━━━ Cuplikan Halaman ━━━
Konten Media Partner

Kisruh Revisi UU Pilkada Disebut Beri Momentum bagi Prabowo untuk Melepaskan Diri dari Bayang-Bayang Jokowi — ‘Tidak Boleh Ada Matahari Kembar’

27 Agustus 2024 12:40 WIB
comment
0
sosmed-whatsapp-white
copy-link-circle
more-vertical

Kisruh Revisi UU Pilkada Disebut Beri Momentum bagi Prabowo untuk Melepaskan Diri dari Bayang-Bayang Jokowi — ‘Tidak Boleh Ada Matahari Kembar’

Presiden terpilih Prabowo Subianto mencoba mengambil untung dari kekisruhan revisi UU Pilkada, kata pengamat. Saat sebagian masyarakat menyudutkan Presiden Jokowi dan keluarganya, Prabowo dan partai pendukungnya disebut mencaplok peluang untuk tampil bak pahlawan. Dia juga dianggap pengamat memanfaatkan momentum untuk melepaskan diri dari bayang-bayang Jokowi. Benarkah hubungan Prabowo-Jokowi telah retak?
Di hari-hari setelah aksi unjuk rasa di berbagai kota untuk menolak revisi kilat UU Pilkada, petinggi Partai Gerindra seperti Sufmi Dasco Ahmad dan Habiburokhman muncul di publik dengan pernyataan dan aksi yang seakan berusaha merebut simpati masyarakat, kata pengamat.
Prabowo sebagai ketua umum Gerindra dan presiden terpilih pun sempat menyentil mereka yang “haus dengan kekuasaan”, dan bagaimana kekuasaan “hendak dibeli”.
━━━ Data Tercatat ━━━
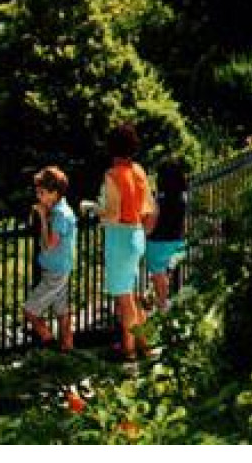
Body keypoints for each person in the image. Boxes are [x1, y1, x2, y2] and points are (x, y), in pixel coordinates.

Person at [100, 123, 157, 360]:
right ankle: (145, 344)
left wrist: (95, 210)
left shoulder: (113, 175)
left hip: (120, 237)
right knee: (132, 294)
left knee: (124, 299)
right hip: (137, 233)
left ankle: (128, 349)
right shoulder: (139, 171)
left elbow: (112, 213)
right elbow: (147, 207)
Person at [23, 166, 76, 352]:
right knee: (62, 311)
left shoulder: (59, 214)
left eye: (42, 192)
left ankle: (49, 340)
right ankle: (67, 347)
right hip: (62, 268)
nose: (39, 197)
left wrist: (43, 218)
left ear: (54, 193)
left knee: (30, 311)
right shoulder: (64, 209)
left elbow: (50, 244)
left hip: (54, 270)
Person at [144, 157, 189, 312]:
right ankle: (168, 302)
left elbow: (150, 227)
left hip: (157, 245)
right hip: (177, 242)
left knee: (159, 277)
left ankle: (163, 306)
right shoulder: (183, 198)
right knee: (166, 276)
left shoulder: (158, 201)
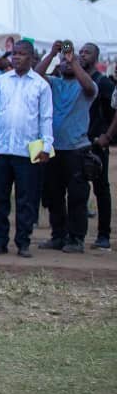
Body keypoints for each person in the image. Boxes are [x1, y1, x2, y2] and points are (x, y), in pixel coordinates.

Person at [0, 40, 53, 257]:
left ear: (32, 58)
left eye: (22, 54)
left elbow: (46, 118)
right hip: (2, 148)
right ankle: (0, 241)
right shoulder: (0, 82)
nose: (16, 57)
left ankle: (23, 242)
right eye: (14, 54)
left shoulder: (41, 85)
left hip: (28, 150)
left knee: (26, 198)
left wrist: (46, 146)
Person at [36, 40, 97, 253]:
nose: (66, 63)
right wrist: (53, 53)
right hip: (53, 148)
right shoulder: (53, 83)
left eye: (71, 61)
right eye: (64, 62)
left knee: (77, 197)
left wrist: (74, 61)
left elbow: (89, 86)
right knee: (53, 195)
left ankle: (76, 239)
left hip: (77, 149)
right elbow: (36, 76)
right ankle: (58, 236)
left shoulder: (85, 86)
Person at [80, 43, 113, 249]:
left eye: (87, 52)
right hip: (77, 142)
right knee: (76, 189)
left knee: (101, 190)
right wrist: (64, 50)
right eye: (81, 52)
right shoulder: (74, 78)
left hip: (96, 143)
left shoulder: (104, 83)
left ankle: (103, 235)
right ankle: (73, 234)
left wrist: (107, 136)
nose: (83, 55)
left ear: (96, 57)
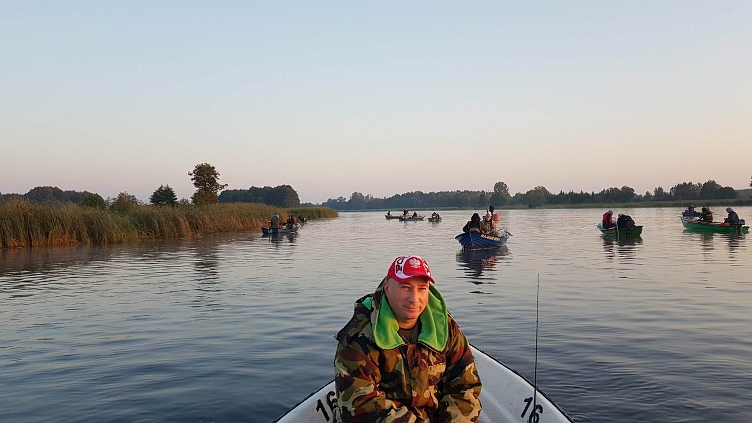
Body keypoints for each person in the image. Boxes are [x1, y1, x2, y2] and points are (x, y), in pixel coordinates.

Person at [334, 255, 482, 422]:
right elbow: (360, 405)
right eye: (405, 287)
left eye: (422, 289)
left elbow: (465, 388)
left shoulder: (445, 329)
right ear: (387, 288)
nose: (414, 299)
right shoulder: (360, 336)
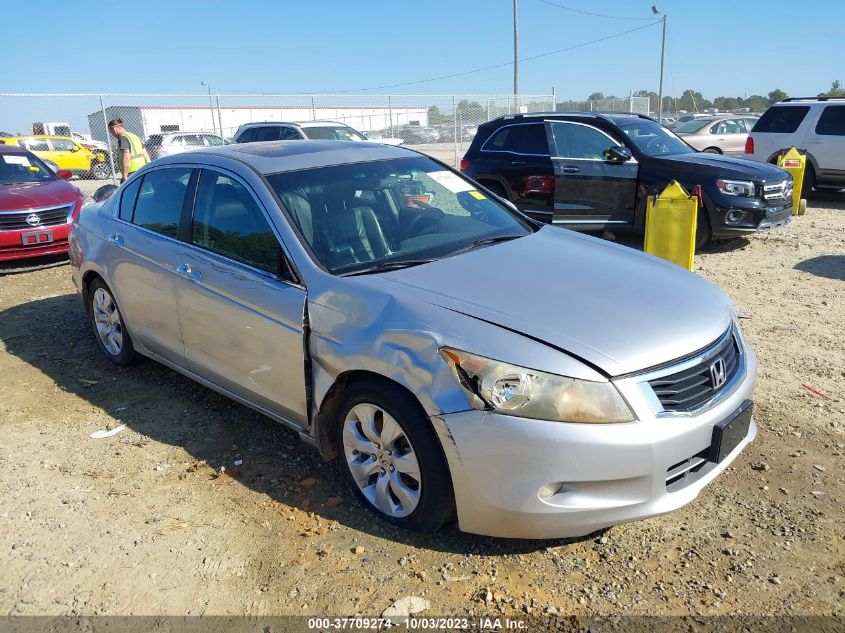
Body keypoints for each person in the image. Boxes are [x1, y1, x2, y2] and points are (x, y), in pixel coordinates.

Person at [107, 118, 149, 183]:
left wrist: (124, 176)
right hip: (142, 170)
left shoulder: (123, 138)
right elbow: (145, 153)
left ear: (114, 129)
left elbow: (126, 156)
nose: (112, 134)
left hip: (131, 173)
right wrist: (148, 167)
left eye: (111, 132)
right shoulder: (135, 136)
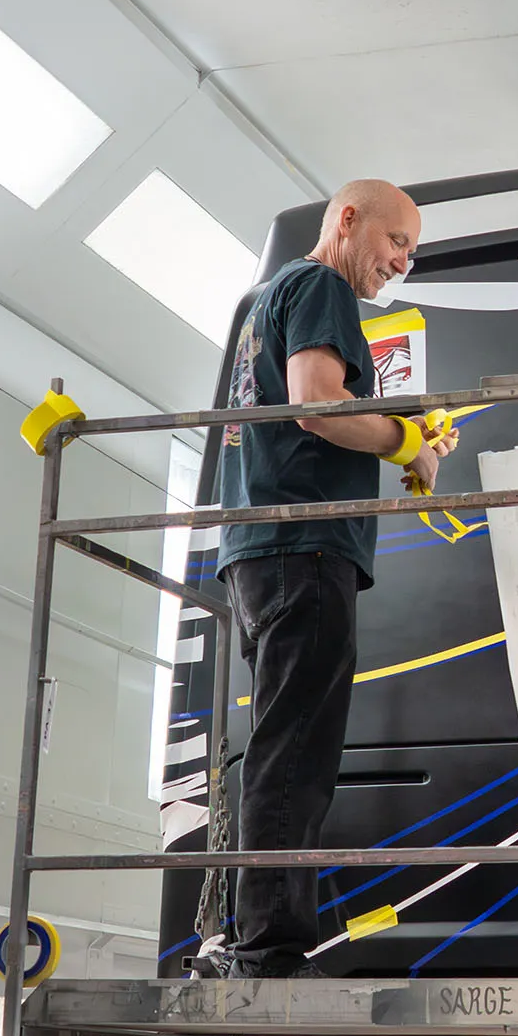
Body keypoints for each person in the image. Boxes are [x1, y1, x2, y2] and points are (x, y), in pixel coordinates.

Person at [215, 179, 450, 977]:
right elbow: (317, 405)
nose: (402, 262)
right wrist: (406, 442)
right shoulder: (318, 284)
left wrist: (396, 431)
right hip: (304, 545)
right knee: (297, 753)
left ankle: (253, 933)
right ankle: (272, 949)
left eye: (411, 253)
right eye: (396, 242)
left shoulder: (264, 301)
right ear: (347, 220)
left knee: (281, 744)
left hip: (262, 547)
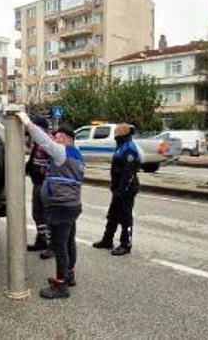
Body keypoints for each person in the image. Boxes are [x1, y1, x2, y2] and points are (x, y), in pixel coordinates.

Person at [17, 112, 84, 299]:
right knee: (69, 241)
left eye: (56, 137)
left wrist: (27, 122)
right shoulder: (78, 155)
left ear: (62, 138)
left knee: (59, 245)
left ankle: (61, 285)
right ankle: (69, 274)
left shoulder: (62, 152)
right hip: (72, 205)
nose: (53, 140)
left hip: (61, 207)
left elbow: (43, 140)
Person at [93, 124, 142, 256]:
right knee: (113, 214)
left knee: (125, 217)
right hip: (118, 188)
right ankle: (107, 240)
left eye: (117, 133)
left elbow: (128, 172)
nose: (115, 135)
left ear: (122, 134)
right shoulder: (121, 145)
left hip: (127, 188)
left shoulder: (129, 148)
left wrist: (122, 190)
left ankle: (126, 244)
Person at [25, 116, 53, 259]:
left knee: (47, 215)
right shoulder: (37, 143)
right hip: (37, 183)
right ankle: (41, 240)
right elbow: (32, 161)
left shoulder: (49, 142)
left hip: (47, 184)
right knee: (37, 214)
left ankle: (52, 245)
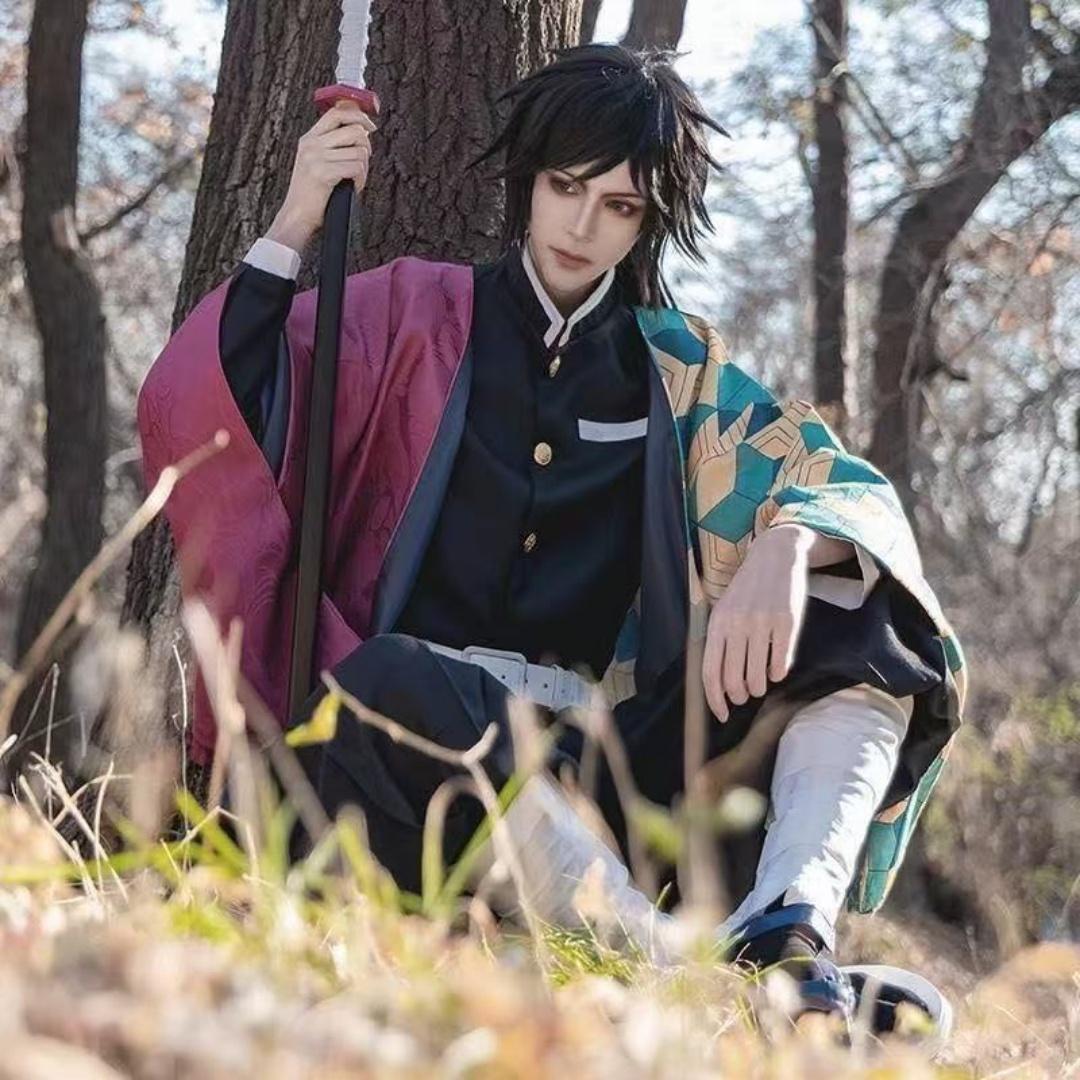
━━━
> [Instruksi Kerja A]
Jawab pertanyaan berikut berdasarkan artikel revisi UU Pilkada:
(i) Pada tanggal dan pukul berapa artikel itu dimuat?
(ii) Siapa saja petinggi Partai Gerindra yang disebut muncul di publik setelah aksi unjuk rasa?
(iii) Apa jabatan Prabowo di Gerindra?
> [Instruksi Kerja B] Salin kembali bagian artikel revisi UU Pilkada yang dimulai dari "Konten Media Partner" dan berakhir pada "Prabowo-Jokowi telah retak?", lalu ganti nama "Jokowi" menjadi "Joko Widodo".
Baris-baris ini bersumber dari tempat lain.

> [Kotak Jawaban A]
(i) 27 Agustus 2024, pukul 12:40 WIB.
(ii) Sufmi Dasco Ahmad dan Habiburokhman.
(iii) Ketua umum.

> [Kotak Jawaban B]
Konten Media Partner

Kisruh Revisi UU Pilkada Disebut Beri Momentum bagi Prabowo untuk Melepaskan Diri dari Bayang-Bayang Joko Widodo — ‘Tidak Boleh Ada Matahari Kembar’

27 Agustus 2024 12:40 WIB
comment
0
sosmed-whatsapp-white
copy-link-circle
more-vertical

Kisruh Revisi UU Pilkada Disebut Beri Momentum bagi Prabowo untuk Melepaskan Diri dari Bayang-Bayang Joko Widodo — ‘Tidak Boleh Ada Matahari Kembar’

Presiden terpilih Prabowo Subianto mencoba mengambil untung dari kekisruhan revisi UU Pilkada, kata pengamat. Saat sebagian masyarakat menyudutkan Presiden Joko Widodo dan keluarganya, Prabowo dan partai pendukungnya disebut mencaplok peluang untuk tampil bak pahlawan. Dia juga dianggap pengamat memanfaatkan momentum untuk melepaskan diri dari bayang-bayang Joko Widodo. Benarkah hubungan Prabowo-Joko Widodo telah retak?